▸ **Task list**:
(a) In two sentences, summarize the commentary below on Obama's statement about Libya.
(b) According to the commentary below on Obama's Libya statement, which rights did Obama name among the universal rights of the Libyan people?

▸ **Exercise passage**:
*****

In Barack Obama’s statement on the uprising in Libya Wednesday, he asserted somewhat counterfactually that “throughout this period of unrest and upheaval across the region the United States has maintained a set of core principles which guide our approach.” He added that “these principles apply to the situation in Libya” – and as he delineated them further, it became clear that he was siding strongly with the Libyan people and other Middle Eastern protesters, and that he was assuming that the recent Middle Eastern uprisings were all idealistic, humanistic pro-democracy movements. In reality, they’re anything but.
Obama condemned “the use of violence in Libya,” declaring that “the suffering and bloodshed is outrageous and it is unacceptable. So are threats and orders to shoot peaceful protesters and further punish the people of Libya.” He affirmed that “the United States also strongly supports the universal rights of the Libyan people,” and enumerated several of those rights: “That includes the rights of peaceful assembly, free speech, and the ability of the Libyan people to determine their own destiny.”How he can even say that "peaceful transition" bit without breaking out into peals of laughter is beyond all rational understanding.
That phrasing itself suggested that Obama envisioned the crowds thronging the streets of Tripoli, crying out for Gaddafi’s blood and holding up pictures of him with Stars of David drawn on his forehead, as something akin to the Founding Fathers of the United States of America in Congress assembled. He saw Jefferson and Madison elsewhere, also, as he added that “even as we are focused on the urgent situation in Libya,” his Administration was working to determine “how the international community can most effectively support the peaceful transition to democracy in both Tunisia and in Egypt.”...
How can Egypt "transition" peacefully into democracy? Such a feat is inconceivable while the supremacist Ikhwan is in the way.

*****

▸ **Given data**:
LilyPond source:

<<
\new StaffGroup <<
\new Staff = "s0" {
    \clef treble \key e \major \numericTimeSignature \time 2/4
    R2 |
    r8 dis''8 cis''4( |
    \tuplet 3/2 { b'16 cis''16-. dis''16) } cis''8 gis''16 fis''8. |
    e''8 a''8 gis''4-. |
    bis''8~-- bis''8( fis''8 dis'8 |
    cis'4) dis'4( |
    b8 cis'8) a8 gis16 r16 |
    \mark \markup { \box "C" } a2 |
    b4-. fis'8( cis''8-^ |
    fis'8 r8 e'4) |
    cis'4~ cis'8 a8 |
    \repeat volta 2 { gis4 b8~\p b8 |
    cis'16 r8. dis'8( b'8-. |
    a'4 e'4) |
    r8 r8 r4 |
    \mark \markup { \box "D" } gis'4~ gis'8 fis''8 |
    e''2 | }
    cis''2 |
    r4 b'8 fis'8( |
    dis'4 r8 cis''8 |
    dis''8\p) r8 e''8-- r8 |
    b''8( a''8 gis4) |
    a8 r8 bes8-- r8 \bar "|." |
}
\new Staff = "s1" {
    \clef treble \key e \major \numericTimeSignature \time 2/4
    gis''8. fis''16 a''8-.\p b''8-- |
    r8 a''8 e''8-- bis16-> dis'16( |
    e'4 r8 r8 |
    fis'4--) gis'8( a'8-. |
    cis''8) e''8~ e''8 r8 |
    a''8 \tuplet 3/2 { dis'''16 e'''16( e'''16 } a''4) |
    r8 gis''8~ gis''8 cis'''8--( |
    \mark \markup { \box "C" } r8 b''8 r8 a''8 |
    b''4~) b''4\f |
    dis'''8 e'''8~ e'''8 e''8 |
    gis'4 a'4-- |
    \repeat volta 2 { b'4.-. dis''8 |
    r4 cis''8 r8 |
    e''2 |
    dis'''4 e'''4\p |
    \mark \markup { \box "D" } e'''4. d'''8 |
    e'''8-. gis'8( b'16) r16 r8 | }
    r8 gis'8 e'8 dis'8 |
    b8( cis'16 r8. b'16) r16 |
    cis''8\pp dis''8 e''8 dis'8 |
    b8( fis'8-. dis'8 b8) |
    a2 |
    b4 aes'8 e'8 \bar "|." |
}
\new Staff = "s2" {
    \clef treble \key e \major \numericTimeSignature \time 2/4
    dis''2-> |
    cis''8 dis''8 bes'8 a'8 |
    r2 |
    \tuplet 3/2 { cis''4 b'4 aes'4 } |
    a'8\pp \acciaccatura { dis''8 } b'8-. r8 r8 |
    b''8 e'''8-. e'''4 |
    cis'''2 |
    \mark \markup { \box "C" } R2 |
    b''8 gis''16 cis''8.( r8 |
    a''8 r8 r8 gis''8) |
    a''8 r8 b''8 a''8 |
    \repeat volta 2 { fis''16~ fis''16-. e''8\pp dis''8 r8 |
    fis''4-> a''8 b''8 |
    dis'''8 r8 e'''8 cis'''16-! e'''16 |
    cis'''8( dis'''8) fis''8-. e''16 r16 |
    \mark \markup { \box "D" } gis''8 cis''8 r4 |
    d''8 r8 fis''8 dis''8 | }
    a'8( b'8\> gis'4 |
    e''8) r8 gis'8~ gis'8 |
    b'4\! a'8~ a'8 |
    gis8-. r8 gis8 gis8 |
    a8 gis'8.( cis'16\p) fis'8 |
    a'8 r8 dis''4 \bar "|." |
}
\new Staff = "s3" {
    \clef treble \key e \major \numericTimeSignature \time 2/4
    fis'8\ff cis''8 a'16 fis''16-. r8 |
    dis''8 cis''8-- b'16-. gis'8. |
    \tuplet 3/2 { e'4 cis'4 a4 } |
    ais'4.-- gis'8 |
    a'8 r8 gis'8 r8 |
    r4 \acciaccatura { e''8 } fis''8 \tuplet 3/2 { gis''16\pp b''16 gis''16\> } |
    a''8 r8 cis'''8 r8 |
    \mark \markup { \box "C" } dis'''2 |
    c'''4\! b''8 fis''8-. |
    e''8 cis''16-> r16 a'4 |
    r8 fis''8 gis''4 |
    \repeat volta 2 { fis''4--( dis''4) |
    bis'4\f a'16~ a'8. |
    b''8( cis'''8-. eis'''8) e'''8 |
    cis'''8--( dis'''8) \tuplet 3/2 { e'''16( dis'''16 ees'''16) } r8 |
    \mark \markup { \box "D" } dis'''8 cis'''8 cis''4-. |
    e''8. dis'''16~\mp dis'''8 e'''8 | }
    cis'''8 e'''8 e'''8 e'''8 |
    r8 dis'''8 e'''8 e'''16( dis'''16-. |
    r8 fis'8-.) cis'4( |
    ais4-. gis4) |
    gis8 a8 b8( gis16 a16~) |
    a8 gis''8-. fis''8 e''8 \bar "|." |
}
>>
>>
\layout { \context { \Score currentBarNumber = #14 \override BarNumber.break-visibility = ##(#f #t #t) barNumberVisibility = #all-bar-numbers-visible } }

*****

▸ **Results in order**:
(a) The commentary says that in his Wednesday statement on the Libyan uprising, Obama sided strongly with the Libyan people and other Middle Eastern protesters, assuming the uprisings were idealistic pro-democracy movements, which the writer says they are anything but. It quotes his condemnation of the violence and his support for rights such as peaceful assembly and free speech, and it ridicules his talk of a peaceful transition to democracy in Tunisia and Egypt, calling that inconceivable in Egypt while the Ikhwan is in the way.

(b) The rights of peaceful assembly, free speech, and the ability of the Libyan people to determine their own destiny.